Saturday, Mar. 10, 1923

The Best Plays

These are the plays which in the light of metropolitan criticism seem most important:

THE LAUGHING LADY--Ethel Barrymore is back in the drawing room. As the somewhat declasse Lady Marjorie, she is epigrammatically but insistently prudish about her love affair with the brilliant, married lawyer who flayed her in the divorce court.

PEER GYNT--Ibsen's poetic phantasmagoria of self-sufficient compromise, with expressionist settings. Joseph Schildkraut is the braggart Peer, whose age and locality change with equal celerity.

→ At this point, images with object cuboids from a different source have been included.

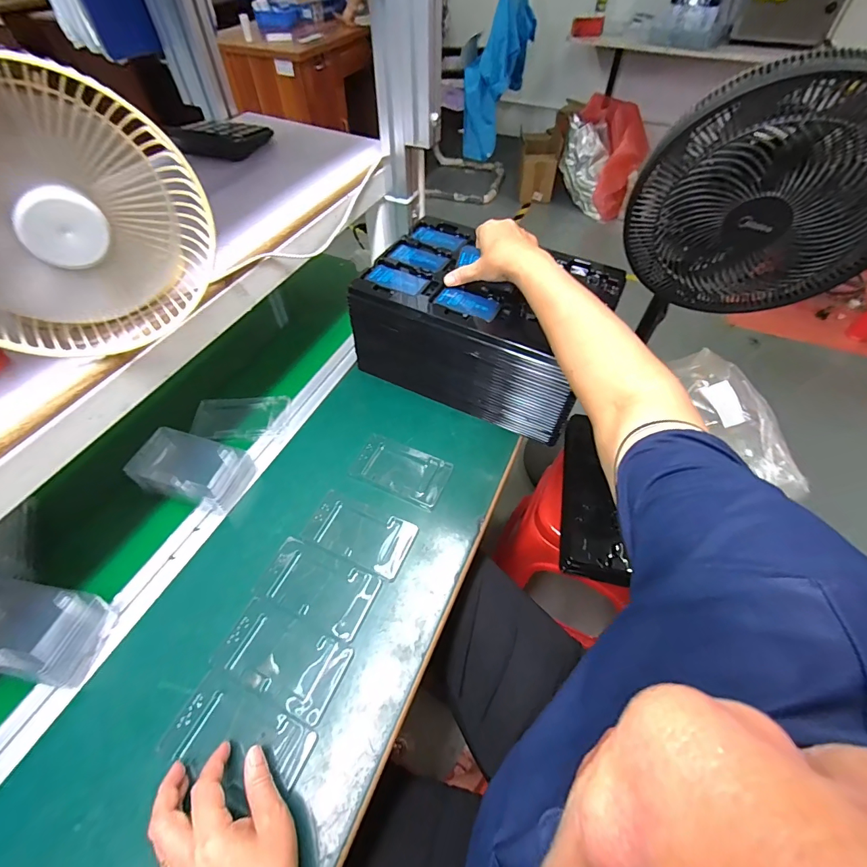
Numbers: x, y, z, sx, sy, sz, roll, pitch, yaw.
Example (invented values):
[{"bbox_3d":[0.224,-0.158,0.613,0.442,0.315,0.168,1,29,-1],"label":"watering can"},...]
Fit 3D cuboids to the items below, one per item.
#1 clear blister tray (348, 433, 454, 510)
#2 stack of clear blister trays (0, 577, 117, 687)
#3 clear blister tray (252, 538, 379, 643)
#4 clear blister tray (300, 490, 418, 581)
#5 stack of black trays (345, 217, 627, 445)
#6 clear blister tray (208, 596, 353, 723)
[{"bbox_3d":[-0.044,0.049,0.565,0.125,0.008,0.076,20,55,14],"label":"clear blister tray"},{"bbox_3d":[-0.419,0.194,0.417,0.140,0.064,0.087,7,53,5],"label":"stack of clear blister trays"},{"bbox_3d":[-0.133,0.173,0.470,0.127,0.009,0.075,20,55,14],"label":"clear blister tray"},{"bbox_3d":[-0.091,0.121,0.510,0.126,0.010,0.071,21,56,15],"label":"clear blister tray"},{"bbox_3d":[0.075,-0.167,0.630,0.328,0.160,0.227,22,56,16],"label":"stack of black trays"},{"bbox_3d":[-0.155,0.230,0.428,0.124,0.008,0.071,21,56,15],"label":"clear blister tray"}]

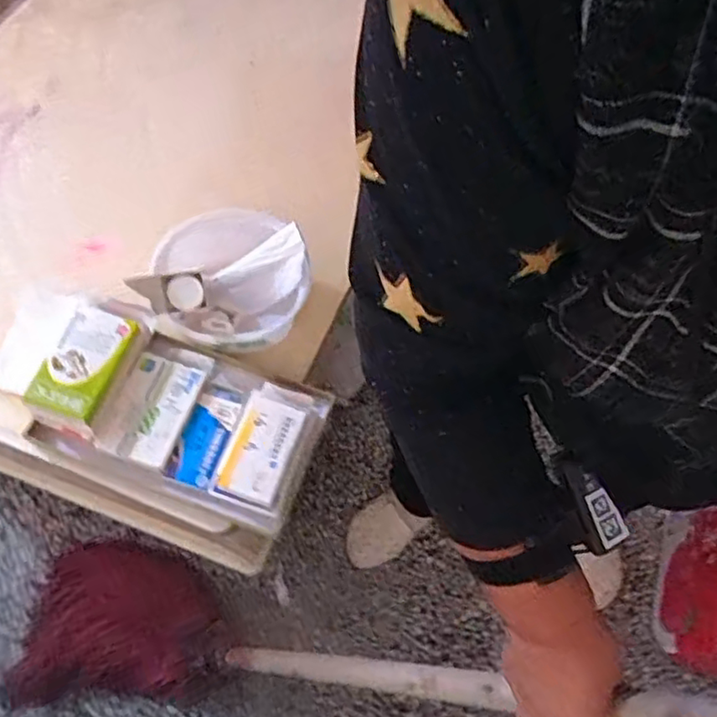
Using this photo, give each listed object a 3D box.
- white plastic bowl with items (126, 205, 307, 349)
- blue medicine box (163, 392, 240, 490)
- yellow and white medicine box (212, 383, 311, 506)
[{"bbox_3d":[-0.152,-0.097,0.766,0.175,0.097,0.176,2,63,-3],"label":"white plastic bowl with items"},{"bbox_3d":[-0.166,0.085,0.711,0.053,0.016,0.111,19,63,6],"label":"blue medicine box"},{"bbox_3d":[-0.106,0.089,0.697,0.073,0.034,0.129,17,63,5],"label":"yellow and white medicine box"}]

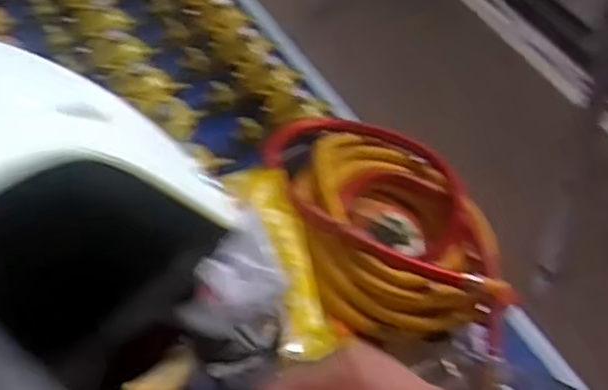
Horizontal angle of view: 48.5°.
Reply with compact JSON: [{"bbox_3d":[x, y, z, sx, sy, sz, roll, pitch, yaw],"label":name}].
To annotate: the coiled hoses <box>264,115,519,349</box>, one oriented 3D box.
[{"bbox_3d":[0.104,0.024,0.830,0.241,0.082,0.365,-14,53,-14],"label":"coiled hoses"}]

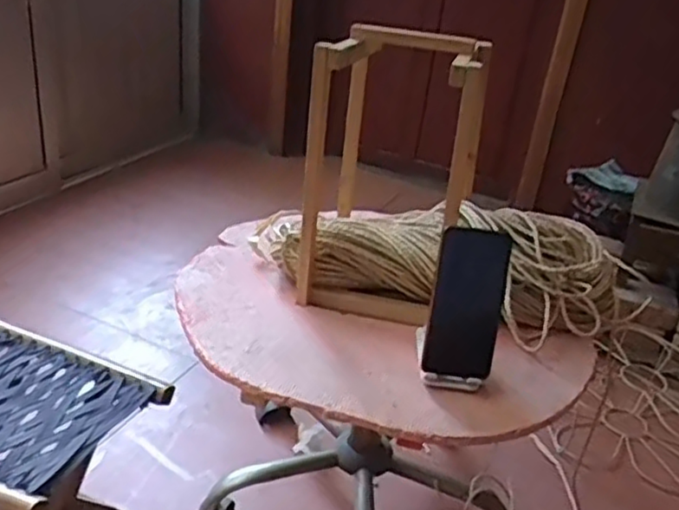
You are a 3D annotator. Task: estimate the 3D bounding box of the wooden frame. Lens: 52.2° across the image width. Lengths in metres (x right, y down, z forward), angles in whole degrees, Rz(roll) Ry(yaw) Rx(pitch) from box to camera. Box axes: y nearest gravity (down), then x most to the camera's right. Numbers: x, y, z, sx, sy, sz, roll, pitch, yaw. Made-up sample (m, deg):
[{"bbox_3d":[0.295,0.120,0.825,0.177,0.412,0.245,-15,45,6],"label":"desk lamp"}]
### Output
[{"bbox_3d":[0.071,-0.102,0.879,0.186,0.339,0.189,14,29,12],"label":"wooden frame"}]

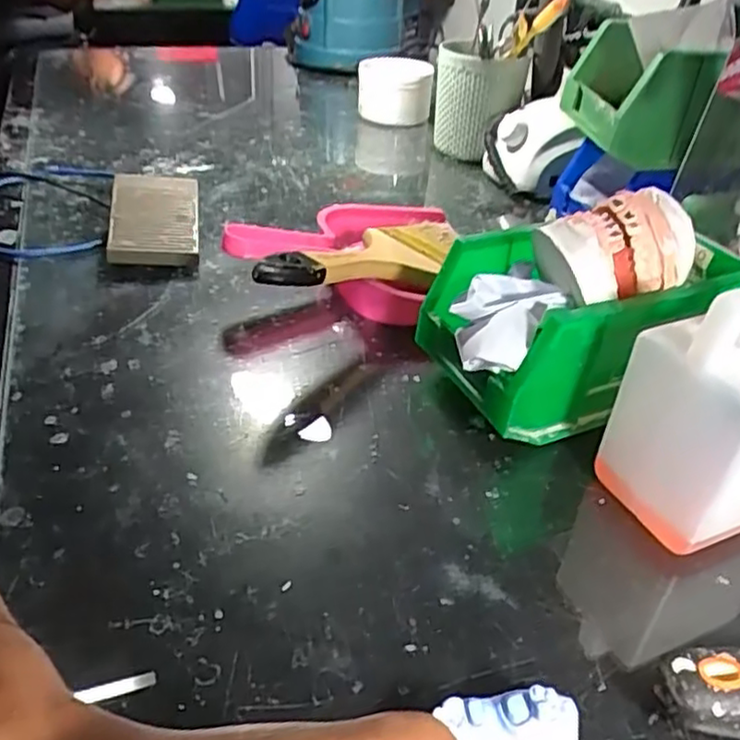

ROMEO AND JULIET--Jane Cowl and Rollo Peters offer a vitalized Romeo and Juliet. The interpretation is not notable for subtlety or profundity. Careless enthusiasm is its chief charm.

Moscow ART THEATRE--It is a very trifling barrier that the Moscow players use their native tongue. The reality and expressiveness of the performance make broader meanings as clear as daylight and inconceivably moving. This is the most justly famous group of actors in the world. Plays by Tchekov, Gorki, Tolstoi, are presented.

THE GOD OF VENGEANCE--The daughter of a Polish Jew, keeper of a brothel, falls a victim to her environment in a repulsively explicit scene vith a Lesbian. Rudolph Schildkraut makes the father's misery immensely moving.

MERTON OF THE MOVIES--A skilful dramatization of Harry Leon Wilson's story of the movie-struck youth who quite unintentionally becomes a great comedian, with a corresponding loss of illusions.

RAIN--A devastating attack on the missionary who uses the Bible as a club to drive lost sheep into the fold. The play is distinguished by Jeanne Eagels' acting and by real rain falling dismally throughout.

SEVENTH HEAVEN--Helen Menken begins as the timorous sister of an absinthe-soaked shrew, but at the end of the second act, her courage restored by love, she turns on the sister and lashes her with a black whip.

LOYALTIES--The adventures of a rich and disagreeable Jew, persecuted by amiable clubmen, prove that conflicts in loyalties may bring disaster. The play is always interesting, if somewhat theatric.

KIKI--Lenore Ulric as the little Parisienne who is not quite naughty and altogether captivating. A year on Broadway has not exhausted her supply of enthusiastic audiences.